>>>

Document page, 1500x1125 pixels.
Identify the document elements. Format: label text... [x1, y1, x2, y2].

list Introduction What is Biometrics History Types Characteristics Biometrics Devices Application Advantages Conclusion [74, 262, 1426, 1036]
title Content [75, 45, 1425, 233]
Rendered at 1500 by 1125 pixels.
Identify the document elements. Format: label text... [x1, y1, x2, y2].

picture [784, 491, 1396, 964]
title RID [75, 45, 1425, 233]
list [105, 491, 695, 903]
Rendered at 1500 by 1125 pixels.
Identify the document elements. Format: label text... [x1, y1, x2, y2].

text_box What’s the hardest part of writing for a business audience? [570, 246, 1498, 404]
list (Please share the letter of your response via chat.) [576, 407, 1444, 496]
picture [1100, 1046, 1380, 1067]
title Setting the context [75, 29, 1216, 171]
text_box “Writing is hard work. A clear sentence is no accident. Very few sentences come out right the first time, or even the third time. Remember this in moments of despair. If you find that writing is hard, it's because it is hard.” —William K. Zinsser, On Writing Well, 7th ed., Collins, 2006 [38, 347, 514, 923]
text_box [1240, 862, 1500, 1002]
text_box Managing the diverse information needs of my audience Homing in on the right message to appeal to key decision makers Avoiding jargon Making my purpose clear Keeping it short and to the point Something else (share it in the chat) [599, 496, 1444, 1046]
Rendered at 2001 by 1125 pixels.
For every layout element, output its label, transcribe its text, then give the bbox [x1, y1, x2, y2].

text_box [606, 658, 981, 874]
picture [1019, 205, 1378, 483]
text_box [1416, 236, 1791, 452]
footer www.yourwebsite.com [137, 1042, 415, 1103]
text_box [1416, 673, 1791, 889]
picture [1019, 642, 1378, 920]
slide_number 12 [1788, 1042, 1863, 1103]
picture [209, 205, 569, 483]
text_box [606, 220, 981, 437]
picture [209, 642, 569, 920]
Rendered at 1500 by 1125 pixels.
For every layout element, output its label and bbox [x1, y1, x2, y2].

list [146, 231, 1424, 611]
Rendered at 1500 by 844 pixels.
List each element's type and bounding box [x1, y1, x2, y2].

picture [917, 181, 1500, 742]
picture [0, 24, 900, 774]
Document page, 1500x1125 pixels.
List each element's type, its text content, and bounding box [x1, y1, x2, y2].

<<<

# Problem details
Exactly the lines from the start of the entries through the one bearing "For every layout element, output its label, transcribe" are to be output, with both ends included.

# Exercise solution
Document page, 1500x1125 pixels.
Identify the document elements. Format: label text... [x1, y1, x2, y2].

list Introduction What is Biometrics History Types Characteristics Biometrics Devices Application Advantages Conclusion [74, 262, 1426, 1036]
title Content [75, 45, 1425, 233]
Rendered at 1500 by 1125 pixels.
Identify the document elements. Format: label text... [x1, y1, x2, y2].

picture [784, 491, 1396, 964]
title RID [75, 45, 1425, 233]
list [105, 491, 695, 903]
Rendered at 1500 by 1125 pixels.
Identify the document elements. Format: label text... [x1, y1, x2, y2].

text_box What’s the hardest part of writing for a business audience? [570, 246, 1498, 404]
list (Please share the letter of your response via chat.) [576, 407, 1444, 496]
picture [1100, 1046, 1380, 1067]
title Setting the context [75, 29, 1216, 171]
text_box “Writing is hard work. A clear sentence is no accident. Very few sentences come out right the first time, or even the third time. Remember this in moments of despair. If you find that writing is hard, it's because it is hard.” —William K. Zinsser, On Writing Well, 7th ed., Collins, 2006 [38, 347, 514, 923]
text_box [1240, 862, 1500, 1002]
text_box Managing the diverse information needs of my audience Homing in on the right message to appeal to key decision makers Avoiding jargon Making my purpose clear Keeping it short and to the point Something else (share it in the chat) [599, 496, 1444, 1046]
Rendered at 2001 by 1125 pixels.
For every layout element, output its label, transcribe its text, then give the bbox [x1, y1, x2, y2].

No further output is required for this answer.